The determination of the homocysteine (HCys) levels into the cellular and intracellular tissues is an important diagnosis
technique, which can predict health risks by identifying illnesses like leukemia, Alzheimer, and cardiac and metabolic
problems. In this context, the enhancement of more selective and sensible analytical methods has a big relevance for
the detection of this chemical. Given this, our work aims the development of electroanalytical strategies whose are
based on different platforms for the separation and quantification of HCys, where we want to build an approach based
on magnetic molecular imprinted polymers (mag-MIP), as well nanostructured platforms for the determination of HCys
via electrochemical techniques.

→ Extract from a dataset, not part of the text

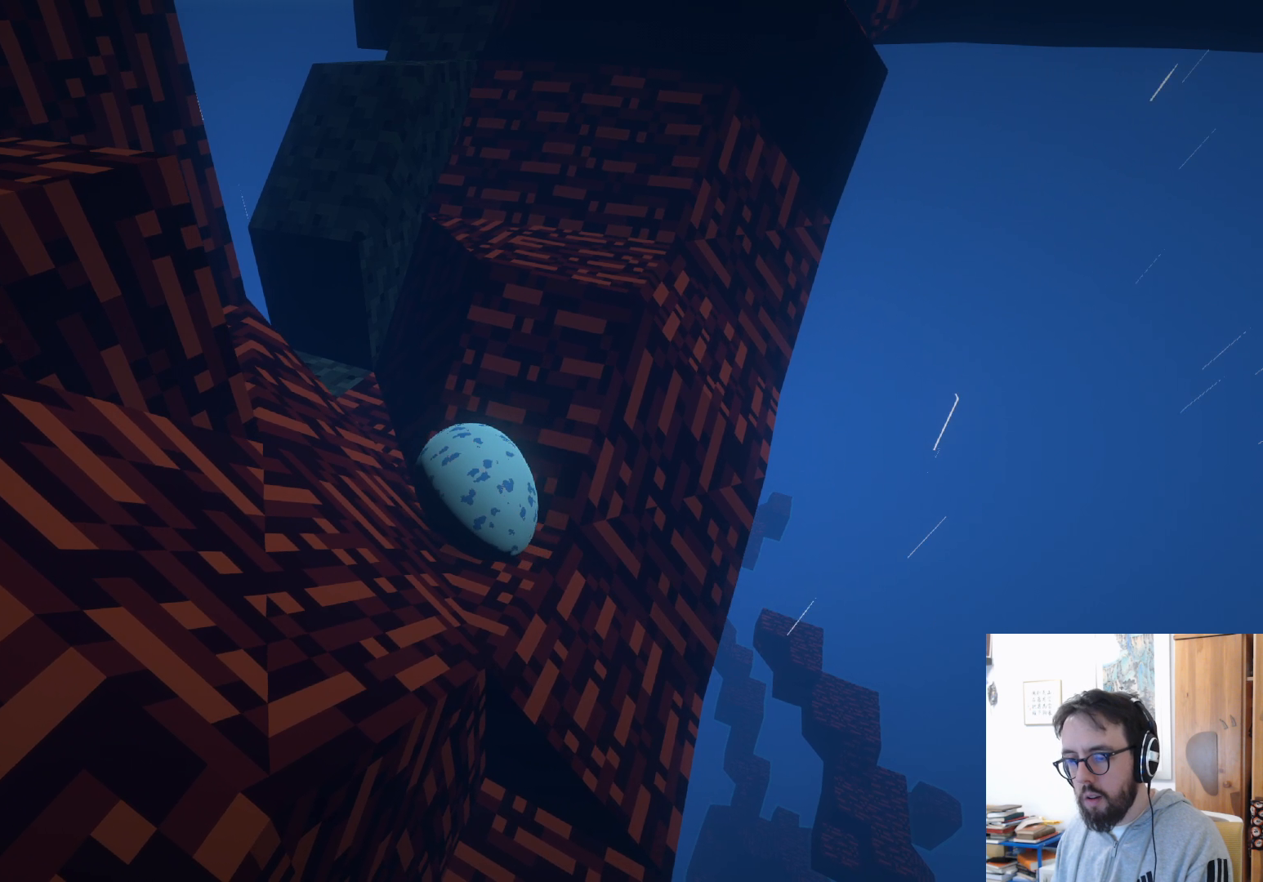
{"buttons": [], "left_stick": "down", "right_stick": "center", "events": []}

The features of the selected materials were described by Fourier transformed infrared
spectroscopy, field-emission scanning electron microscopy and, vibrating sample magnetometry for the mag-MIP,
which demonstrated good indications on their composition, morphology, and chemical and physical properties. Other
than that, we aim to use cyclic voltammetry to investigate the homocysteine electrochemical behavior on the modified
electrodes with MIPs and on the nanostructured electrodes by using real samples. This way, the work accomplished so
far shows the development of well succeeded methodologies into the initial steps of the electrochemical sensors, relevant to medical and clinical analysis when it comes to separation and quantification of HCys.